Selain melakukan pemerasan, para oknum penegak hukum kerapkali tidak memberikan kepastian hukum kepada yang bermasalah.

Bahkan, ujarnya, tidak jarang seseorang yang bermasalah hukum dijadikan komoditas untuk mendapatkan keuntungan pribadi oleh oknum-oknum penegak hukum.

"Mestinya orang yang bermasalah hukum segera dituntaskan masalahnya, bisa mendapatkan kepastian hukum," katanya.

Meski demikian, ujarnya, tidak sedikit polisi dan jaksa yang bermental baik dan benar-benar mau menegakkan hukum.

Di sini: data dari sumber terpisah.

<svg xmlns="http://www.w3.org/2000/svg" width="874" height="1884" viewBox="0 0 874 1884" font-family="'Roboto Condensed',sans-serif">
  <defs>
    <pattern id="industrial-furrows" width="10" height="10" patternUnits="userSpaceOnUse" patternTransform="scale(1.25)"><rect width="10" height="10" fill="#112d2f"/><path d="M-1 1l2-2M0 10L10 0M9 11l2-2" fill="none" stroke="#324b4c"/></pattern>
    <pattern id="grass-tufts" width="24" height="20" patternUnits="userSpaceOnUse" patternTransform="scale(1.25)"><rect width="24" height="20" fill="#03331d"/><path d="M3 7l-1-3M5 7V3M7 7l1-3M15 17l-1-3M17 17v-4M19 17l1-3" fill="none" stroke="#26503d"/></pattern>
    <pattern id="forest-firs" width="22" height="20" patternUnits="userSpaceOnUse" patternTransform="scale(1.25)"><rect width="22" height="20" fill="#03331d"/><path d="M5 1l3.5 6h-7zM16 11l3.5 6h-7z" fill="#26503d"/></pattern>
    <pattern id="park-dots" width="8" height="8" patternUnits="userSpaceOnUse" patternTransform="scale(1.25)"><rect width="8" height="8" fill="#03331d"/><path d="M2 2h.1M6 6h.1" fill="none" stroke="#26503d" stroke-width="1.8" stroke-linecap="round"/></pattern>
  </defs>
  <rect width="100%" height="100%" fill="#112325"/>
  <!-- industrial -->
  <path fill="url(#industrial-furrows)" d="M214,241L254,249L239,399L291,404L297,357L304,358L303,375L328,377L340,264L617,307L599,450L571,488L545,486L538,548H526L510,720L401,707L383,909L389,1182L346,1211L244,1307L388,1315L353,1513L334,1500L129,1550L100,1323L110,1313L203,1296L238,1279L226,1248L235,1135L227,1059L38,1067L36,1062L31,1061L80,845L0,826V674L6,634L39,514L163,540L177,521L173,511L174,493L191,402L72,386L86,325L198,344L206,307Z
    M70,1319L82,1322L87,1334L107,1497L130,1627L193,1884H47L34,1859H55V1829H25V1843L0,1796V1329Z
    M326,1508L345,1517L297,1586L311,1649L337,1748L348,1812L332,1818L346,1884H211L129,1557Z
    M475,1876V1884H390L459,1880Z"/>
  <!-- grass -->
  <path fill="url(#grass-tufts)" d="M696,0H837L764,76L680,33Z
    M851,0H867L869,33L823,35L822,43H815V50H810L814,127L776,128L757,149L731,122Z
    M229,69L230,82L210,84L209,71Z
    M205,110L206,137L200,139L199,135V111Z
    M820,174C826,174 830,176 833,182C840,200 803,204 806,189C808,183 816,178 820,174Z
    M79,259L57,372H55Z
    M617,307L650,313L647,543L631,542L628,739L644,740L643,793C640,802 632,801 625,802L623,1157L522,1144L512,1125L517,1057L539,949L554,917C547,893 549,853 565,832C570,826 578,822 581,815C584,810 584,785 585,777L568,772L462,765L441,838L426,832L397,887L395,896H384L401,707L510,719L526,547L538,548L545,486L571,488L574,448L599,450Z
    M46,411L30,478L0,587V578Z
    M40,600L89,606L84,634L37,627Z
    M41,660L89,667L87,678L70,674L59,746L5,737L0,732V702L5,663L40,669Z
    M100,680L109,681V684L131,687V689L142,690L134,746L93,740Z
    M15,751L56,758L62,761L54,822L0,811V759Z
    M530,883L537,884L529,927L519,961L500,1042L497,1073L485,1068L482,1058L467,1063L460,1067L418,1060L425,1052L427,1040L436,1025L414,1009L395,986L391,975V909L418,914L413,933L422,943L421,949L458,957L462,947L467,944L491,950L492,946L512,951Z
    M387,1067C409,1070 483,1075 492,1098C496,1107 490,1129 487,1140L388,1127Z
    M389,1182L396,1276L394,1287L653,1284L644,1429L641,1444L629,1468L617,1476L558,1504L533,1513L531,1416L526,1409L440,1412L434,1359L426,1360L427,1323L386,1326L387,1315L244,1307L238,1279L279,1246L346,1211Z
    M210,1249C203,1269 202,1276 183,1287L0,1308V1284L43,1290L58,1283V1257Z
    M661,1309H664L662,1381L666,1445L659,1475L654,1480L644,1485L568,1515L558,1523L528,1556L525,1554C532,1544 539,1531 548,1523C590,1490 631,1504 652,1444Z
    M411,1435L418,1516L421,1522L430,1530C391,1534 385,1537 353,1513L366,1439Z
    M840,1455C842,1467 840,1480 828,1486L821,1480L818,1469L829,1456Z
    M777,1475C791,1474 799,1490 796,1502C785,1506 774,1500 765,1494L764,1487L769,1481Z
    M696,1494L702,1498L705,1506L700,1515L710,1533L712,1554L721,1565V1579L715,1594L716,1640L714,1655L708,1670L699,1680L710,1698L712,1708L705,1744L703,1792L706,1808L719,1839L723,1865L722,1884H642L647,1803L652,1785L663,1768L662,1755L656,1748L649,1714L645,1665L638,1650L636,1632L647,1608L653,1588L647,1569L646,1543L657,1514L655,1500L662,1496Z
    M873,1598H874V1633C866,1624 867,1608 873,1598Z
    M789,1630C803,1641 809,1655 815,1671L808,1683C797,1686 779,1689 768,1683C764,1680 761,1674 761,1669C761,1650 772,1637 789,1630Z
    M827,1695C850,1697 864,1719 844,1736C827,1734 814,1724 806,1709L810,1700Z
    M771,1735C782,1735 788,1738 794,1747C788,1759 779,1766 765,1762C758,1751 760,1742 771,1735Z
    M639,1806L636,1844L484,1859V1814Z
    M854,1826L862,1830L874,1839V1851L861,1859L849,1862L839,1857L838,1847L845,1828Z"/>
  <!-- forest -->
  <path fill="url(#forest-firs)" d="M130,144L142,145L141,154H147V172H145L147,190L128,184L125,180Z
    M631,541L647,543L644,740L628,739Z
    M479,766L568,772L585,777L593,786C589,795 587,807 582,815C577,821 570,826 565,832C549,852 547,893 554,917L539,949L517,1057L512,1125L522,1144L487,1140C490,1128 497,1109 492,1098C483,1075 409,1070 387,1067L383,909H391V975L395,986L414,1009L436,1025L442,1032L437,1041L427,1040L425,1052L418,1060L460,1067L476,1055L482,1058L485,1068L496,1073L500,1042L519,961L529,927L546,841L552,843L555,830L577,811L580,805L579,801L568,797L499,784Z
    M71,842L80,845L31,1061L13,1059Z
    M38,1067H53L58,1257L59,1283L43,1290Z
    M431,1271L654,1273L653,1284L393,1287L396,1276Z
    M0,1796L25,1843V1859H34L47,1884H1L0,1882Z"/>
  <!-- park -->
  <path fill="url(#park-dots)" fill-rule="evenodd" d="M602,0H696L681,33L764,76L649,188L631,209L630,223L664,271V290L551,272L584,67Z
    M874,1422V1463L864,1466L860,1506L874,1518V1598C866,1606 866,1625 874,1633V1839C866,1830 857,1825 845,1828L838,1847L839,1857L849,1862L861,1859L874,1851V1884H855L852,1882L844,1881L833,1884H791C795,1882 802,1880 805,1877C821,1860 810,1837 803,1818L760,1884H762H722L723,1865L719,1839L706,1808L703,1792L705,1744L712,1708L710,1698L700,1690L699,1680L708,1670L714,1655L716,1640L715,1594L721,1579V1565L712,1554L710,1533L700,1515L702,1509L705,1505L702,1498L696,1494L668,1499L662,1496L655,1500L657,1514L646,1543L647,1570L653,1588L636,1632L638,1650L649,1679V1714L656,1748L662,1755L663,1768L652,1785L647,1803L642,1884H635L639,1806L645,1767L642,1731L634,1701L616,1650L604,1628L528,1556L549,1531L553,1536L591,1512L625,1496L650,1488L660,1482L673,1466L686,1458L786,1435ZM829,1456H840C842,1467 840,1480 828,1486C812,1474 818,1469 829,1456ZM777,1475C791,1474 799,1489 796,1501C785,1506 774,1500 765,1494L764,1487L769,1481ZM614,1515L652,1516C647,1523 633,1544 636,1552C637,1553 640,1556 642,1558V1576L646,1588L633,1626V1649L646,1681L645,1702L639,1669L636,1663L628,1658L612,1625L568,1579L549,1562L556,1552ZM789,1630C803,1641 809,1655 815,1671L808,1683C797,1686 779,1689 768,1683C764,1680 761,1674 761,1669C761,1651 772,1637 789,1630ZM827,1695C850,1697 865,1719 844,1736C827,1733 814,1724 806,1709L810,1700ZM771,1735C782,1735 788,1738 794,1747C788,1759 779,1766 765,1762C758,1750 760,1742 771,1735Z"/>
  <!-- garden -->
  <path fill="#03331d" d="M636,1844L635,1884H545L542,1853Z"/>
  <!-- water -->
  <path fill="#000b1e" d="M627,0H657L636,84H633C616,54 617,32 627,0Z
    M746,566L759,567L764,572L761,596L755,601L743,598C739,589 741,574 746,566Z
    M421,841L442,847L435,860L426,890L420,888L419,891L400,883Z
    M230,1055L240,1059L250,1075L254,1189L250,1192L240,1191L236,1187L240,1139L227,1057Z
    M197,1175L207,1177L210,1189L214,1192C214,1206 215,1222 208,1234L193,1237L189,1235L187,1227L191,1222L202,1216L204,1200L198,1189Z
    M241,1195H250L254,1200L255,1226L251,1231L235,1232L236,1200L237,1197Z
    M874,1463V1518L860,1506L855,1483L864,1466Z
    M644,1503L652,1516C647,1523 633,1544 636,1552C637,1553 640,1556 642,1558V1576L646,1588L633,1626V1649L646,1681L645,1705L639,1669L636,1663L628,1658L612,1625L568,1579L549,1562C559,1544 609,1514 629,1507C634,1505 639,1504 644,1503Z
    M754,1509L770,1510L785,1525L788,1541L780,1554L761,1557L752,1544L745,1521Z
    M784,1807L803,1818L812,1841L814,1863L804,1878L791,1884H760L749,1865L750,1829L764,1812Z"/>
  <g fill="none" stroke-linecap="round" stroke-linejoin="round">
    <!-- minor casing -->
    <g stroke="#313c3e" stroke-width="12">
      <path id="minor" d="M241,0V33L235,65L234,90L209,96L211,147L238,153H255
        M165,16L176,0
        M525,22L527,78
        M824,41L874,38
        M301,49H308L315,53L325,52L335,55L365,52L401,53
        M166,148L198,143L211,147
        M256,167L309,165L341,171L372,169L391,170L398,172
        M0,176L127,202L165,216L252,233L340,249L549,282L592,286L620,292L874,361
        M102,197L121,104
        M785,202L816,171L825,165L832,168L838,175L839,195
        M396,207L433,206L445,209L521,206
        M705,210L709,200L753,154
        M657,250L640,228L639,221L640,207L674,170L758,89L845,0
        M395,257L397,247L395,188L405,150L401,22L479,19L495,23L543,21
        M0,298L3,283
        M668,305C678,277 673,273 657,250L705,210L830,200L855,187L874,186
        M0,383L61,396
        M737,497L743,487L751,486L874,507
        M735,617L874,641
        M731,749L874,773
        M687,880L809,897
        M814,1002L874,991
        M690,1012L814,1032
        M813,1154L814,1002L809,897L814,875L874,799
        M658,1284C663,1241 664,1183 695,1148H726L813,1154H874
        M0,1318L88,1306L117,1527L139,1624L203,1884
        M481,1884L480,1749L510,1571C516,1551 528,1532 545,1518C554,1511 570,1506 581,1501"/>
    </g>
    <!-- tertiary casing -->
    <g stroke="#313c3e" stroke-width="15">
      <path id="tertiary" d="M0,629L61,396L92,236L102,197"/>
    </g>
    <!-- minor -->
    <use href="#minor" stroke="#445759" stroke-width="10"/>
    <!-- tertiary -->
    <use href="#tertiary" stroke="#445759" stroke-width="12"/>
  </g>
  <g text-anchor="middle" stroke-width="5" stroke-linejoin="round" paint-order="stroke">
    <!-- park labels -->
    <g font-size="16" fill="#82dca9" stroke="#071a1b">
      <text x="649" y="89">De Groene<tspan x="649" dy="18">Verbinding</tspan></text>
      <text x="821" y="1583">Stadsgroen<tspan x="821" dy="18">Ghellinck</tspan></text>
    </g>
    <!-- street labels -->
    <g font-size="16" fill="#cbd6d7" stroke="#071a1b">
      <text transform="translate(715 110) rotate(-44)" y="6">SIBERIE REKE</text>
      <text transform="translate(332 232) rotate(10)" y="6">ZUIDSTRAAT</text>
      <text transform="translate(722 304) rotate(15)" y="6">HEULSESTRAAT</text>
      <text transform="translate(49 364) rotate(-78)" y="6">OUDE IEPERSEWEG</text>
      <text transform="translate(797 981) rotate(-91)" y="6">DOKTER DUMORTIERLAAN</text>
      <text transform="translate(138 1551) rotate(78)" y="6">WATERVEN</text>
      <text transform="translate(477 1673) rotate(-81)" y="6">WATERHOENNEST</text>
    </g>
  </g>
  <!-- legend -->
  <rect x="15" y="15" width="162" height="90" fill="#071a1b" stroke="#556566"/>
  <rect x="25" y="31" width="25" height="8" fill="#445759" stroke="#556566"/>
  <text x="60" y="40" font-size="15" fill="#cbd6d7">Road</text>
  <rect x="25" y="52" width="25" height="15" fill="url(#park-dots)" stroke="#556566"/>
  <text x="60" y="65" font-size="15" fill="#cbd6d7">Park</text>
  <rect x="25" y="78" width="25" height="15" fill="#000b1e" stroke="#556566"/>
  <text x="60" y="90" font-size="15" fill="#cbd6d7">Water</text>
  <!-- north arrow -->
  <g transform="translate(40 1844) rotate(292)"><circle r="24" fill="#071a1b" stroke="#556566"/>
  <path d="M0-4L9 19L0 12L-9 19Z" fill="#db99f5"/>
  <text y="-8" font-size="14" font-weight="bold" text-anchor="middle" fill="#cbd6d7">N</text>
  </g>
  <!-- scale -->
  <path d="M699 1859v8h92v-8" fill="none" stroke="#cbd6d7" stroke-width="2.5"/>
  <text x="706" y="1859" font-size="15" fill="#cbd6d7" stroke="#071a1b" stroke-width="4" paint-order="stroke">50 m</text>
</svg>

ICMI sebagai organisasi Islam terbesar, kata dia, harus mengambil peran menghentikan praktik-praktik oknum penegak hukum sekaligus mendorong terciptanya penegakkan supremasi hukum.

"ICMI harus mendorong terciptanya penanganan masalah hukum yang tuntas dan memberi kepastian hukum pada masyarakat. Selain itu, juga mendorong agar orang yang diproses hukum dengan tuduhan korupsi benar-benar orang yang melakukan dan menikmati hasil korupsi," katanya.